In Britain, Reform UK Defeats a Divided Left

Britain’s local elections saw many left-wing votes shift to Zack Polanski’s Greens. But while the Labour Party’s support is plummeting, the big winners were Reform UK, as Nigel Farage conquers former Labour heartlands.

Nigel Farage gestures while speaking at a podium that reads "Britain Wants Reform."

Nigel Farage’s Reform UK gained ground in the UK’s recent elections. (Jordan Pettitt / PA Images via Getty Images)


Speaking to the press early on Friday morning, the chairman of Nigel Farage’s Reform UK, David Bull, described the incoming results — delivering a sweeping victory for his party — as a “referendum on the Labour Party.” Farage concurred, adding that the unprecedented collapse of Labour majorities across the country represented a “truly historic shift.”

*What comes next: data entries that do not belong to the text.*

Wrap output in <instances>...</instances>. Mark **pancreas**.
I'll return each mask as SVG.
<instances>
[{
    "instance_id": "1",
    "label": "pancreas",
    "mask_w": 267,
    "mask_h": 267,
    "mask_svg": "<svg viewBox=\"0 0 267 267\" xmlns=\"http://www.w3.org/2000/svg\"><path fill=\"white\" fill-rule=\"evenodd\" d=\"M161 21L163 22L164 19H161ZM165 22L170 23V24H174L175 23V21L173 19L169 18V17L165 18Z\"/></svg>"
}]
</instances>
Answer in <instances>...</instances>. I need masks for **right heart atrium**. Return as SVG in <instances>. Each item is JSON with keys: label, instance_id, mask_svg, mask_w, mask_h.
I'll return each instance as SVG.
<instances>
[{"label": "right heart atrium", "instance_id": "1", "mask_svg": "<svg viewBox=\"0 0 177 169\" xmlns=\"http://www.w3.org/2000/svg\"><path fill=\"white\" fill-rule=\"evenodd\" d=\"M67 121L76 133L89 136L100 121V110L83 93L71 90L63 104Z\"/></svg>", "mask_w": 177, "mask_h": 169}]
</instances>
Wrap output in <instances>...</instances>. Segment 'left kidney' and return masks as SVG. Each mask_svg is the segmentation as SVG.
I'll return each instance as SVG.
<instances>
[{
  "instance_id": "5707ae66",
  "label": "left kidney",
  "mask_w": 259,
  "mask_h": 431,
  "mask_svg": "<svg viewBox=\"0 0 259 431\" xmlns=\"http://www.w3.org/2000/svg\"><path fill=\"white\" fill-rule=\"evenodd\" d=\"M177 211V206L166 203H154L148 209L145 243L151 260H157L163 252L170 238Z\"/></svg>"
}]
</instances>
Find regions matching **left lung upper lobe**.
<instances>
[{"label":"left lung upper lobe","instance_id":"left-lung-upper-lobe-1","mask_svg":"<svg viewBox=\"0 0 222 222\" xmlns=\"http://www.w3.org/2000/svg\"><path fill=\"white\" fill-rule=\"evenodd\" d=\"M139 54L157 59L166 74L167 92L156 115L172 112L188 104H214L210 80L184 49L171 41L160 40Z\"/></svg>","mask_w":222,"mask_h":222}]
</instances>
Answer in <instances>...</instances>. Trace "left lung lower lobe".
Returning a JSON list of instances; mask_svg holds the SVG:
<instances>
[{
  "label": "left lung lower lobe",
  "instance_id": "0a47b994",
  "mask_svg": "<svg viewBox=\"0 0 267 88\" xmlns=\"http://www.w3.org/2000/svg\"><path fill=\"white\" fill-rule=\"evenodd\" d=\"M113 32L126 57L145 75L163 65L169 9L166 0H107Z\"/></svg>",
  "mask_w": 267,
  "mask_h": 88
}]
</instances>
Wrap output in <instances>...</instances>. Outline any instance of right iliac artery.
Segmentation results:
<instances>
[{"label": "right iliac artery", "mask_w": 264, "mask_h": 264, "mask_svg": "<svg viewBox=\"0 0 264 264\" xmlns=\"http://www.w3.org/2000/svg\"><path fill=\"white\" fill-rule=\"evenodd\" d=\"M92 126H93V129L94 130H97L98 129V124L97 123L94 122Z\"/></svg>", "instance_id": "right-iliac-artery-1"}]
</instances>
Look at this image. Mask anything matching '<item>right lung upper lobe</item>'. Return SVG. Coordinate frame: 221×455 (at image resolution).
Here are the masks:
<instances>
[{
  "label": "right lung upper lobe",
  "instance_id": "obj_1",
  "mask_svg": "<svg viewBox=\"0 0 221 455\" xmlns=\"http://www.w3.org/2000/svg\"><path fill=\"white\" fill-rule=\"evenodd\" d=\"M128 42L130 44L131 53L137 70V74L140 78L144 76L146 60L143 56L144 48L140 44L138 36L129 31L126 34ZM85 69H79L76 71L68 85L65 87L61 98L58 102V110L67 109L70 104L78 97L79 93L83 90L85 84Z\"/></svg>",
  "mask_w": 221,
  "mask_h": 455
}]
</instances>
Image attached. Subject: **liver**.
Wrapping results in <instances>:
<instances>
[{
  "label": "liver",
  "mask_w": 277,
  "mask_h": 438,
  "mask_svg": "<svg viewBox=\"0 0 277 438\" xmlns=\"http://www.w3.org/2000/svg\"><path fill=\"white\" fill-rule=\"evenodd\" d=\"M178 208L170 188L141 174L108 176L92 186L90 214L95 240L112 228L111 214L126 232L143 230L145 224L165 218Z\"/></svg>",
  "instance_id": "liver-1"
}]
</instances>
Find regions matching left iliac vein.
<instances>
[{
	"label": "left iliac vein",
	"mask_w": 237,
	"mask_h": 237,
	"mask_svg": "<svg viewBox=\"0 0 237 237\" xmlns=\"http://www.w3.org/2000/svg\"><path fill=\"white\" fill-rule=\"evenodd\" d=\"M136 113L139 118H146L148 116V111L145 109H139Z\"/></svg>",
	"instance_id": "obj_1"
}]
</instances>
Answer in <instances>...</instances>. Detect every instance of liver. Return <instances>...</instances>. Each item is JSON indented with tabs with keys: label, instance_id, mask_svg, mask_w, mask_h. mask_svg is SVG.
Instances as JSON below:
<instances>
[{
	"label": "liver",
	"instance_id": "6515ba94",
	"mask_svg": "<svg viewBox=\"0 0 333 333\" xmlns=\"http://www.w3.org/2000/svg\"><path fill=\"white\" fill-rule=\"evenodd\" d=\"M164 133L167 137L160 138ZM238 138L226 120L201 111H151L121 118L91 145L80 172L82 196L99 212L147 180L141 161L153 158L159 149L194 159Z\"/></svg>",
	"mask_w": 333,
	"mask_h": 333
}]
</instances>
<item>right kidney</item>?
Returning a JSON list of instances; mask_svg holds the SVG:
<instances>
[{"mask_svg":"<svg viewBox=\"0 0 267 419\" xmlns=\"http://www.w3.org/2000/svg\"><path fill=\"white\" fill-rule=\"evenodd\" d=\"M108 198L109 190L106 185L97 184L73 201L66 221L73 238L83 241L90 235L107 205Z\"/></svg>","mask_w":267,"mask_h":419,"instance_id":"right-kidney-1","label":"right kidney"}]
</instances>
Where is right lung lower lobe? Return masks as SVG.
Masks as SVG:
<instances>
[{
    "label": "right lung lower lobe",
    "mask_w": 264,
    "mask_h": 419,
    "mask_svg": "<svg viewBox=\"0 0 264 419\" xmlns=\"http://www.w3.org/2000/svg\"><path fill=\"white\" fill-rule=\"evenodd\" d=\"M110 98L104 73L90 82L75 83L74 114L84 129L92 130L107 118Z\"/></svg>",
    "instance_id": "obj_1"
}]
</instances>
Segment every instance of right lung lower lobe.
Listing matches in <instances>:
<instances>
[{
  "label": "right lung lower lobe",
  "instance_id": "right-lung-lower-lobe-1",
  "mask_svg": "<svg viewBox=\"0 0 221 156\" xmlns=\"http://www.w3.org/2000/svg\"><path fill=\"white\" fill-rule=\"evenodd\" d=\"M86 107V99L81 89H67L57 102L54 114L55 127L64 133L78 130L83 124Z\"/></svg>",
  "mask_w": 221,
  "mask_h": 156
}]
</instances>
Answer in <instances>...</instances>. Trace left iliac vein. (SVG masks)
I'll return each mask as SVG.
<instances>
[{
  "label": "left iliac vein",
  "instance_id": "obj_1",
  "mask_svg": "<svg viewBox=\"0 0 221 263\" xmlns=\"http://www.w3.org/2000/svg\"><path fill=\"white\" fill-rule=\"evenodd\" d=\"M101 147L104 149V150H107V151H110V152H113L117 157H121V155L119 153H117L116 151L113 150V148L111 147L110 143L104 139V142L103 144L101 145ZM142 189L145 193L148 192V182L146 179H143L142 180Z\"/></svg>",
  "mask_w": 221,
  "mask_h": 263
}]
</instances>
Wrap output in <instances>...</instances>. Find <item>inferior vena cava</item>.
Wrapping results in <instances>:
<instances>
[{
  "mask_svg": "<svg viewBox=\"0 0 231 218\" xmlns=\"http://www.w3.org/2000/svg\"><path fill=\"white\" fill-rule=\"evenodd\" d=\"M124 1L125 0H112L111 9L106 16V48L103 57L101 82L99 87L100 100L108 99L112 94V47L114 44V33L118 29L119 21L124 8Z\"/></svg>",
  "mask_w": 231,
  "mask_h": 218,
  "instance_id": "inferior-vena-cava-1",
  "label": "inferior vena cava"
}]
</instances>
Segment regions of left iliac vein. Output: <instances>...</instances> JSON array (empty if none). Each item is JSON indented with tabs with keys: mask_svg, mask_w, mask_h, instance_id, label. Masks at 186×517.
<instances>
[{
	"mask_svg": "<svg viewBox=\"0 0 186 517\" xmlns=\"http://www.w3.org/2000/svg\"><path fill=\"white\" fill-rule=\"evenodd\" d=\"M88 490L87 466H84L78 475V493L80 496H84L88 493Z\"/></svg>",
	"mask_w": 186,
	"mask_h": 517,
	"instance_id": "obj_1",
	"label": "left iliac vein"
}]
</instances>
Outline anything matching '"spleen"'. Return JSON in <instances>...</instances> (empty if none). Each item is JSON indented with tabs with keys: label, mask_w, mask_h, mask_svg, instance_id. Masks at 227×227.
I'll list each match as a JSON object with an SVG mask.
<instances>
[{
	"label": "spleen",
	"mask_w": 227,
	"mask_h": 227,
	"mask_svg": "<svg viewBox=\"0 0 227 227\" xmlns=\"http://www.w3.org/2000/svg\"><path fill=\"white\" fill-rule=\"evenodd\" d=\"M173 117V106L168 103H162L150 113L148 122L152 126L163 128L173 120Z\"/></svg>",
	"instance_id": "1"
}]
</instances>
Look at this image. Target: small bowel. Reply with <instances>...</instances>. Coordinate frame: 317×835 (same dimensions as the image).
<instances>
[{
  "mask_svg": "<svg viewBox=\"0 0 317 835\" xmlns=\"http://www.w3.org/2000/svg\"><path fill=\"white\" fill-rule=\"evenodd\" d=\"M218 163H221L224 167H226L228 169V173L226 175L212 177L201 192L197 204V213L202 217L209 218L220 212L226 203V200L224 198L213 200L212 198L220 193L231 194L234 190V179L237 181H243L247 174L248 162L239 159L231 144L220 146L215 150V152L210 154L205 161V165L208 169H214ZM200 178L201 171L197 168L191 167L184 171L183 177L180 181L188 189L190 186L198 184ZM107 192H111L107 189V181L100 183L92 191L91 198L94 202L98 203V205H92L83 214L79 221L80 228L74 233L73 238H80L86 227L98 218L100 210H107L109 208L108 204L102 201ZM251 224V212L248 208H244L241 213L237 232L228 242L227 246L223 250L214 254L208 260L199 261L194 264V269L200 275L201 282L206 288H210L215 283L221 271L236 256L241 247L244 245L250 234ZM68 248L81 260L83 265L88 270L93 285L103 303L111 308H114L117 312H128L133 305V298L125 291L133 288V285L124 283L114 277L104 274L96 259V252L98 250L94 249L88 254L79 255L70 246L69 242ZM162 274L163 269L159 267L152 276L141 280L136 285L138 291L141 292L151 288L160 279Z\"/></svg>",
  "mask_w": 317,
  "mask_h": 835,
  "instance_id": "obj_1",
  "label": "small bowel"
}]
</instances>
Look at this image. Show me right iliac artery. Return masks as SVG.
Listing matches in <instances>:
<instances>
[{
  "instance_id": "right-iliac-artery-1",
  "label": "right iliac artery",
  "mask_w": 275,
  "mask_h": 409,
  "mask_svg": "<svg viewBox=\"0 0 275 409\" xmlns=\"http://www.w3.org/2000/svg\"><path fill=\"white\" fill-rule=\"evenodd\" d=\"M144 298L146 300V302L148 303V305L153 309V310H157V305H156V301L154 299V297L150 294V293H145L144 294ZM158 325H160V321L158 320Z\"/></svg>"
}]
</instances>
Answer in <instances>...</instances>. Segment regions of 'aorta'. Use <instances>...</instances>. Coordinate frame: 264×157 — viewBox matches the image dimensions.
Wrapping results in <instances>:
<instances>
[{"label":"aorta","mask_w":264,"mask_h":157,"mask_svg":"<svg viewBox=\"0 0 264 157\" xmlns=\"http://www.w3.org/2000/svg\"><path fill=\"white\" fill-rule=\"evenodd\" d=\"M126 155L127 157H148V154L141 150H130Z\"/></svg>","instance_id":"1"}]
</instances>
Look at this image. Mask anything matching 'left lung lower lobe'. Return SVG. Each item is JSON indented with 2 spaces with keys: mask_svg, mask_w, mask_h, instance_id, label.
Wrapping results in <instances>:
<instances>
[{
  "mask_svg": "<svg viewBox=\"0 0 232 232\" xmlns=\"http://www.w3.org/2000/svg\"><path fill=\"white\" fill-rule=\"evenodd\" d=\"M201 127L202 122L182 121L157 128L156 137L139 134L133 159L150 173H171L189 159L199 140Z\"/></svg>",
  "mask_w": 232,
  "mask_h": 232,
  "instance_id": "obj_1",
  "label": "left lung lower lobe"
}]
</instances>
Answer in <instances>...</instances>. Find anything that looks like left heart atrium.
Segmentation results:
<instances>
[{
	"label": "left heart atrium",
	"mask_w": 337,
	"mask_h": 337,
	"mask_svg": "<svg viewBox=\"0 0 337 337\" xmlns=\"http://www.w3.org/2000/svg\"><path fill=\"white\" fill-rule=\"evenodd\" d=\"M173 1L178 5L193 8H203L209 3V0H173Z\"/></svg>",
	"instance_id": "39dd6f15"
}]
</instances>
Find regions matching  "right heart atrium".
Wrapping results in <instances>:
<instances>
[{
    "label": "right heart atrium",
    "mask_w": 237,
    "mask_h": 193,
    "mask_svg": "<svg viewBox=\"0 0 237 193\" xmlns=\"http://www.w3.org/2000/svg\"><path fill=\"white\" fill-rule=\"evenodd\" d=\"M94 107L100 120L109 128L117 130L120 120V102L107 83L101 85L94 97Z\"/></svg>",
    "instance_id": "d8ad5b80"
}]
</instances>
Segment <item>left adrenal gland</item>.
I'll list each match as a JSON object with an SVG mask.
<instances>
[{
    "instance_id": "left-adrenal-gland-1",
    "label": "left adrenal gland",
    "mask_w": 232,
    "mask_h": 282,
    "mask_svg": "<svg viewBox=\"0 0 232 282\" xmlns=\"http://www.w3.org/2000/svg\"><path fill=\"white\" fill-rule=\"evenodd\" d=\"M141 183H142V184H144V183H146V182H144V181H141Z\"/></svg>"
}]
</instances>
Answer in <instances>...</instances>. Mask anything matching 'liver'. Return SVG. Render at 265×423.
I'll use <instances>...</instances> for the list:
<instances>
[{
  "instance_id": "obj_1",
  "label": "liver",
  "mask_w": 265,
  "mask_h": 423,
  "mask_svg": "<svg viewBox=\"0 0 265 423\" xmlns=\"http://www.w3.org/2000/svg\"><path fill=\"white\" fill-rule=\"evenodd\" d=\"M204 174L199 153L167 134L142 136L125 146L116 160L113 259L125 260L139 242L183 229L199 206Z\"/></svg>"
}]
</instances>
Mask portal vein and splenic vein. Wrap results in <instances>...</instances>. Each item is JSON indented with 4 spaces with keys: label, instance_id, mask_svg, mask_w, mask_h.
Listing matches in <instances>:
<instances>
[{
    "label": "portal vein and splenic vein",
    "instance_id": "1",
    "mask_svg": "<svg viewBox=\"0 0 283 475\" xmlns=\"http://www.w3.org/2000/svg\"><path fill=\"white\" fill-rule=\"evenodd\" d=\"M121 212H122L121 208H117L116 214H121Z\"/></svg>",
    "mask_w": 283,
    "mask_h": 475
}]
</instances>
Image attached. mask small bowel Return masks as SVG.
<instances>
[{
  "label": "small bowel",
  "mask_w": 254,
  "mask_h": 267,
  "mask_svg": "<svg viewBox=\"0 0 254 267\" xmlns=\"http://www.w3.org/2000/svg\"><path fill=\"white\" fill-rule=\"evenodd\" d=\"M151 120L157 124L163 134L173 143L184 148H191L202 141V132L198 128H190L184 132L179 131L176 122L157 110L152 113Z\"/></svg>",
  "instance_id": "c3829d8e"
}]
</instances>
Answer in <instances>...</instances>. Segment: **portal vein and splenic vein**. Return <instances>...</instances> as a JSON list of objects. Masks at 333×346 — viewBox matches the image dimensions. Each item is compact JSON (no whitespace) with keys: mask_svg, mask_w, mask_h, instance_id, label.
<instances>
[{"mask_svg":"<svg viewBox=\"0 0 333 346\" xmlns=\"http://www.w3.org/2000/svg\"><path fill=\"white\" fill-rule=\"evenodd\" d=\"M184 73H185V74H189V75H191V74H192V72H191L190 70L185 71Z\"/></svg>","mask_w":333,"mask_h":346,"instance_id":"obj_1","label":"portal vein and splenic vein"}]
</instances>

As the dust settles, it’s hard to disagree. In Wales, First Minister Eluned Morgan became the first leader of a British administration to lose her seat while in office. Welsh Labour fought a lackluster campaign under her leadership after her Starmerite predecessor resigned following revelations that he had lobbied environmental regulators to ease restrictions on a company owned by a businessman convicted of dumping waste into Welsh waters — from whom he also happened to have accepted £200,000.

A similar disaster unfolded in Scotland, where Labour leader Anas Sarwar returned the party’s worst result since the creation of the Scottish Parliament in 1999. In northern England, Labour fared little better. In Culture Secretary Lisa Nandy’s Wigan, twenty-four of twenty-five seats went to Reform UK. Elsewhere the Reform insurgency cost Labour control of Tameside, Redditch, and Halton. In Hartlepool, too, Reform became the largest party, while extreme fragmentation between the Greens and Reform in Newcastle left Labour with just two seats.